Aarav stepped forward before Amar could stop him. 

"What memory?"

The hollow man's voice cracked like brittle glass trying to remember how to be sound:

"Anchor."

Aarav froze.

Meera whispered, "He remembers the shard… calling you."

Arin shook his head. "No. He remembers seeing the shard search for you."

Aarav's skin prickled. His heartbeat thrashed in his throat. The world narrowed to the trembling ruin of a man standing before him.

The hollow man convulsed, body straining as though wrestling itself.
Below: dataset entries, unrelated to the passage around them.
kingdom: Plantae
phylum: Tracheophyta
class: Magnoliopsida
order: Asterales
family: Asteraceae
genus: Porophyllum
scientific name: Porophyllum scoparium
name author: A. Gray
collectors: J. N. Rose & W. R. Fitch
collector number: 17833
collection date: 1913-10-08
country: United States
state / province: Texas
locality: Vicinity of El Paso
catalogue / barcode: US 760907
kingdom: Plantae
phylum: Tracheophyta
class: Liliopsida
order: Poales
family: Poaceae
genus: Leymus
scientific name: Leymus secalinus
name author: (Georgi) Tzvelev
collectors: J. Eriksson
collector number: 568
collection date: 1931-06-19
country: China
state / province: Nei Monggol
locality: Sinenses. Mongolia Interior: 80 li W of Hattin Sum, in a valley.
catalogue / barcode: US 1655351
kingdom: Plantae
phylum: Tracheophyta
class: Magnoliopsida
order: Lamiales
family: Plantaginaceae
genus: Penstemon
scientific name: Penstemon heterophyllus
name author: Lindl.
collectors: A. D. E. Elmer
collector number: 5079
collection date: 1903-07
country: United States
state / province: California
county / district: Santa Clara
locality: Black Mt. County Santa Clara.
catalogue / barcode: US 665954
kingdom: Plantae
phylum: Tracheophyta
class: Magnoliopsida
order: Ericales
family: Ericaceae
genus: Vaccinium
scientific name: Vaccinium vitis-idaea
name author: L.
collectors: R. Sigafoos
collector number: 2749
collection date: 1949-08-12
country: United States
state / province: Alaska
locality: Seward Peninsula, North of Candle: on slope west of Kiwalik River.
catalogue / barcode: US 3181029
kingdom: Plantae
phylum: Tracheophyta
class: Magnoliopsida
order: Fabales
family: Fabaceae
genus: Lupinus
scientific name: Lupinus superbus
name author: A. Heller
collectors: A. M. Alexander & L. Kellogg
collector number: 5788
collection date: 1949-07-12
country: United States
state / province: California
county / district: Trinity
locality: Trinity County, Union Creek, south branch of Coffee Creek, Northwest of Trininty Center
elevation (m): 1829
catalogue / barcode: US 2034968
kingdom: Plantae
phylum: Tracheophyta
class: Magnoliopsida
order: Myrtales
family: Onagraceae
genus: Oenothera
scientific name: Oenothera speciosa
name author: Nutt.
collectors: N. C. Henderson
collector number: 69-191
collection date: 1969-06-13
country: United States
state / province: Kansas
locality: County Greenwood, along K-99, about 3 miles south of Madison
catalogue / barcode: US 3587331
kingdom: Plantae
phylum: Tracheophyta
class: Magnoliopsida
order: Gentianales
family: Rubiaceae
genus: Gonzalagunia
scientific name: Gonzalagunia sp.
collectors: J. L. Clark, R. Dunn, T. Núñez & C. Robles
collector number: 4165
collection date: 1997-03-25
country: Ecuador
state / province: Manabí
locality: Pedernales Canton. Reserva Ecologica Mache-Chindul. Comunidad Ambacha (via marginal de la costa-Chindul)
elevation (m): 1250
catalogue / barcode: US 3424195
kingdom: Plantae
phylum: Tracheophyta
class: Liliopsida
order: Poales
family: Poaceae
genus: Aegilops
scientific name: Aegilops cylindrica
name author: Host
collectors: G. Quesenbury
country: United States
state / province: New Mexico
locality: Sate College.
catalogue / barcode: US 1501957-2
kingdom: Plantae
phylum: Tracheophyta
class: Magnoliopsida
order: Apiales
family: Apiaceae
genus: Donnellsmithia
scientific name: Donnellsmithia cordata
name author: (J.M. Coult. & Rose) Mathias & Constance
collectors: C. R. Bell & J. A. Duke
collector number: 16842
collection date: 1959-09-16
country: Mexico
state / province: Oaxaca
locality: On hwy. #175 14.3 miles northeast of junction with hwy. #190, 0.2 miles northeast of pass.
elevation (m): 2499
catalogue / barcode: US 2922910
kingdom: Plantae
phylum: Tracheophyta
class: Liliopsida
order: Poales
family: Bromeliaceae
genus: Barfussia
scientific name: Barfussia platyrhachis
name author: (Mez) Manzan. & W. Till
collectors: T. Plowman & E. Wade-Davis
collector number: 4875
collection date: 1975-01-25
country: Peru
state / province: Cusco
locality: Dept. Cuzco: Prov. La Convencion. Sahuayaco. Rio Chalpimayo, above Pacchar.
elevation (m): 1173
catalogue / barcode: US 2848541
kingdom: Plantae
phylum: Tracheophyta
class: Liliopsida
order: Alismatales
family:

His mouth opened again, voice scraping raw from a throat that no longer served him properly:

"He… comes… 

for… 

you…"

Aarav felt the bottom drop out of his chest.

Meera covered her mouth. 

The boy buried his face in her sleeve. 

Amar stepped closer, ready to pull Aarav back. 

Arin's expression hardened to something ancient—a knowledge long buried rising once more.

And then—

The hollow man collapsed.

Not fainting. 

Not dying.

Just collapsing. 

A puppet whose strings had been cut.

His body hit the ground with terrifying softness, all tension gone.

Aarav dropped to his knees beside him. "We were too late."

Arin knelt, placed two fingers against the man's temple, and closed his eyes.

"He's alive," Arin said quietly. "His body remains."

Amar frowned. "But…"

Arin looked up, eyes dark with truth no one wanted.

"His mind," he finished, "was taken."

Aarav felt the world tilt like the valley itself shifted beneath him.

The Voided King wasn't a legend. 

Wasn't a myth. 

Wasn't a warning.

He was already reaching through the fractures. 

Already shaping shadows into hands.

And he knew exactly who he was looking for.

"The weight didn't vanish, but it finally felt like something he could hold."